Often it's not clear when not to use a regular expression. For example, you shouldn't use regular expressions for proper email address verification. At first it may seem easy, but the specification for valid email addresses isn't as regular as you might think. You could use a regular expression to initial searching of email address candidates. But you need a parser to actually verify if the address candidate conforms to the given standard.
At the very least, I'd say learn regular expressions just so that you understand them fully and be able to apply them in situations where they would work. Off the top of my head I'd use regular expressions for:
Identifying parts of a string.
Checking whether a string conforms to a certain format or construction.
Finding substrings that match a certain pattern.
Transforming strings that fit a certain pattern into a different form (search-replace, capitalization, etc.).
Regular expressions at a theoretical level form the foundations of what a state machine is -- in computer science, you have Deterministic Finite Automata (DFA) and Non-deterministic Finite Automata (NFA). You can use regular expressions to enforce some kind of validation on inputs -- regular expression engines simply interpret or convert regular expression patterns/strings into actual runtime operations.
Once you know whether the string (or data) you want to determine to be valid could be tested by a DFA, you have a choice of whether to implement that DFA yourself using your own code or using a regular expression engine.

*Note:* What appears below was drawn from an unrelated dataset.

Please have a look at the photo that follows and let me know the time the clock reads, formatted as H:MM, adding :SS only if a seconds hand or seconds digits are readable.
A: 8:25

You'll find that knowing about regular expressions will actually enhance your toolbox and your understanding of how string processing can actually get complex.

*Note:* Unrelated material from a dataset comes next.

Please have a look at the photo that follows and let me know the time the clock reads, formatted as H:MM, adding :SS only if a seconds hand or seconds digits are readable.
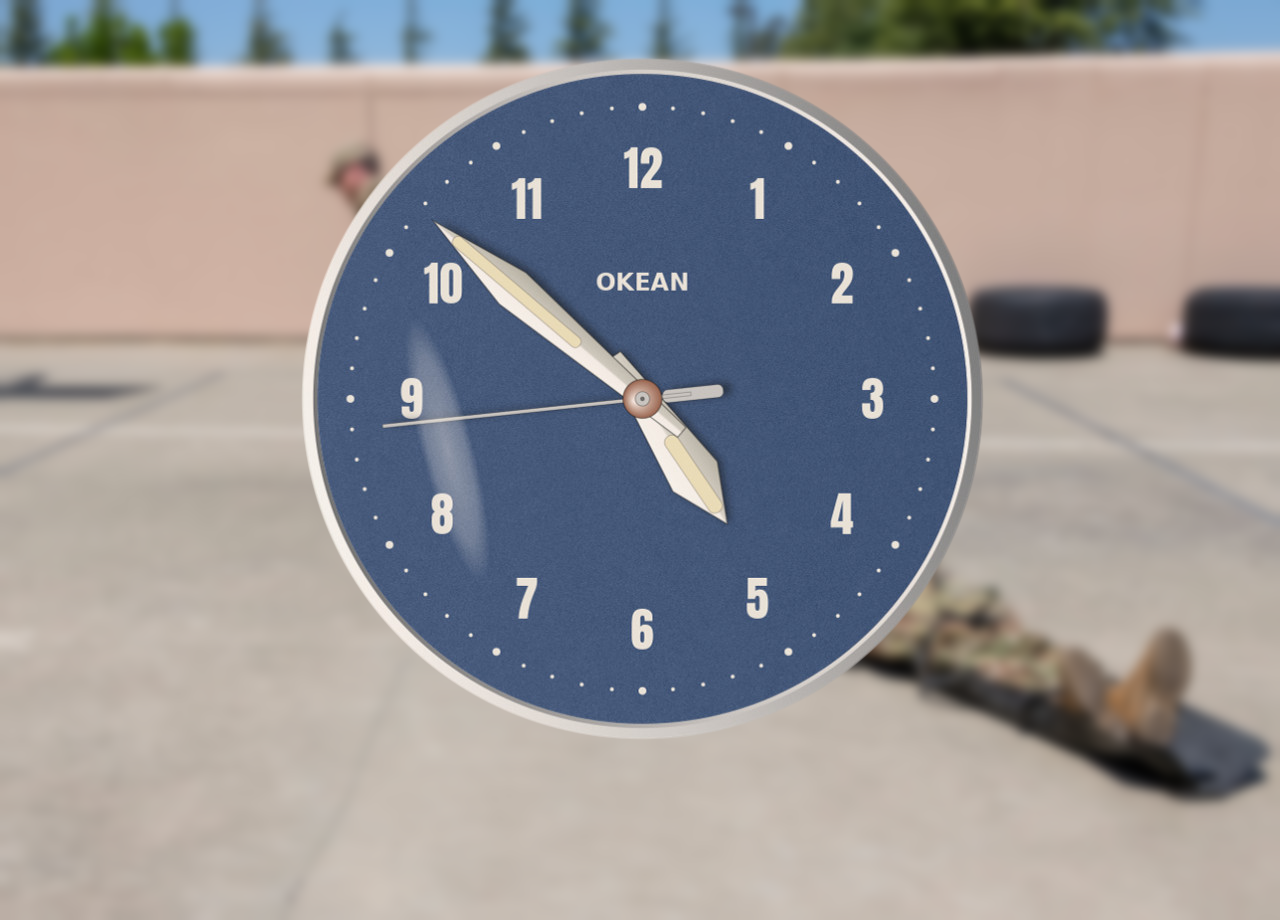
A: 4:51:44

Based on simple regular expressions you can then look into learning about parsers and how parsers work. At the lowest level you're looking at lexical analysis (where regular expressions work) and at a higher level a grammar and semantic actions. These are the bases upon which compilers and interpreters work, as well as protocol parser implementations, and document rendering/transformation applications rely on.
The main concern here is maintainability.

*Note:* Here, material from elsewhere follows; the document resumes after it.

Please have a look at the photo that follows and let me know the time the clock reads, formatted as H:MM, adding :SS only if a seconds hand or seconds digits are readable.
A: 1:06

It is obvious to me, that any programmer worth his salt must know regular expressions. Not knowing them is like, say, not knowing what abstraction and encapsulation is, only, probably, worse. So this is out of the question.
On the other hand, one should consider, that maintiaining regex-driven code (written in any language) can be a nightmare even for someone who is really good at them. So, in my opinion, the correct approach here is to only use them when it is inevitable and when the code using regex' will be more readable than its non-regex variant. And, of course, as has been already indicated, do not use them for something, that they are not meant to do (like xml). And no email address validation either (one of my pet peeves :P)!
But seriously, doesn't it feel wrong when you use all those substrs for something, that can be solved with a handful of characters, looking like line noise? I know it did for me.